The Old Course

For the first 50 years of its life, Wolverhampton Race Course was situated at Broad Meadows, an area of marshland just north of Tettenhall Road, and to the west of Wellington Road, now known as Waterloo Road. In the 16th century the area became known as Hungry Leas because of the poor wet land which often flooded. The land, which belonged to Lord Darlington, was leased by the Racing Committee, who were then faced with the expensive task of draining the area in readiness for their first meeting on 15th and 16th August, 1825. The committee began collecting subscriptions at a meeting held at the Lion Inn in March 1825. T. W. Giffard, and Henry Hordern were appointed as Stewards and Francis Marshall became Clerk of the Course.

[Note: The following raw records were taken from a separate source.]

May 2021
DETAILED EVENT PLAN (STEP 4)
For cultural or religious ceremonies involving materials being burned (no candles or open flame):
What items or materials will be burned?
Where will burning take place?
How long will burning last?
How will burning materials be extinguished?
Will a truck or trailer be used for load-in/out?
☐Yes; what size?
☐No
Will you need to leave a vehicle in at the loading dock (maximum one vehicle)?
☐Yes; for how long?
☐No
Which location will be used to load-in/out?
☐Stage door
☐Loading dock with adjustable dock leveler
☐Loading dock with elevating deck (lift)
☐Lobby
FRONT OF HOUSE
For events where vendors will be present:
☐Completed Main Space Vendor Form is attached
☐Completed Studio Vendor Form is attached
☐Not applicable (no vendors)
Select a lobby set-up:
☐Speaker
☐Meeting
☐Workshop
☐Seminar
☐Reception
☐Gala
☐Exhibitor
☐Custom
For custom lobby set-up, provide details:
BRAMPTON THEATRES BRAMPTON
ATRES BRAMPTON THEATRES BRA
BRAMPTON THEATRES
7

The location of Broad Meadows.

Although Monday 15th August was a wet day, large numbers of spectators were there, filling the row of stands and booths. The spectators had to be careful because the event attracted a large number of pickpockets. The most important race at the meeting was the 3 mile Darlington Cup during which John Mytton’s chestnut gelding “Euphrates” finished in first place.

The grandstand.

The August meetings were so successful that a number of buildings were erected on the site. A handsome grandstand was built in 1827 and over the next 10 years or so other stands were added, by which time the row of stands and booths stretched for a quarter of a mile.

There were many side shows, shooting galleries, and even a cock-pit for cock fighting, which became a popular activity in the early years. During Race weeks cock fights were arranged at the old cock-pit in Townwell Fold where people betted for high stakes. In 1828 a contest between birds from Staffordshire and birds from Shropshire resulted in prize money of 200 guineas.

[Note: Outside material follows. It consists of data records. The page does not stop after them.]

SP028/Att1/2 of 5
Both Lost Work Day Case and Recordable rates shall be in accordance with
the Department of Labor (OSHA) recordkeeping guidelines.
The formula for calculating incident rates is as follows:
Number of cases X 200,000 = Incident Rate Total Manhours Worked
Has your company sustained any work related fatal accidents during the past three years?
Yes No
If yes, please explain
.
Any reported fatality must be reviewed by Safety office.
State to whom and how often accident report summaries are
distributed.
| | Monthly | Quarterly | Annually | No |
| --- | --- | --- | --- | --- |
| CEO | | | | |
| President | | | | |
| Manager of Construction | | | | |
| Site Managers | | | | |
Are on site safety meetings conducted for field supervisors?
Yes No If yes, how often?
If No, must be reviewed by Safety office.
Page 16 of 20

The area still suffered from occasional floods. In 1831 tents were blown down, booths washed away, and hundreds of people had to remain at the course until the flood water had subsided.

Several ladies were carried shoulder-high through the flood by opportunistic gentlemen who charged them half-a-crown for the privilege.

An early race meeting.

The racecourse in 1844. From the Illustrated London News.

By the 1850s the big race at the annual August meeting was the Wolverhampton Handicap during which large bets were taken. In 1853 the winner was “Doubt” owned by Dr. William Palmer of Rugeley who took a bet with bookmaker Fred Swindell for £500. Both men were sharing a room at The Swan, and in order to avoid a loss, should “Doubt” loose, he gave Swindell a poisoned drink on the night before the race, planning to administer an antidote the following day, if the horse won. If “Doubt” had lost the race however, Swindell’s death would make the bet void. Luckily for Swindell “Doubt” came in first place and the antidote was duly administered so that Palmer could collect his winnings of £3,500.

Race meetings continued at Broad Meadows until the lease ended in 1878 when West Park was built on the site. The meetings had been successful events, attracting many spectators, and so the decision was taken to find a new site so that horse racing could continue in the town.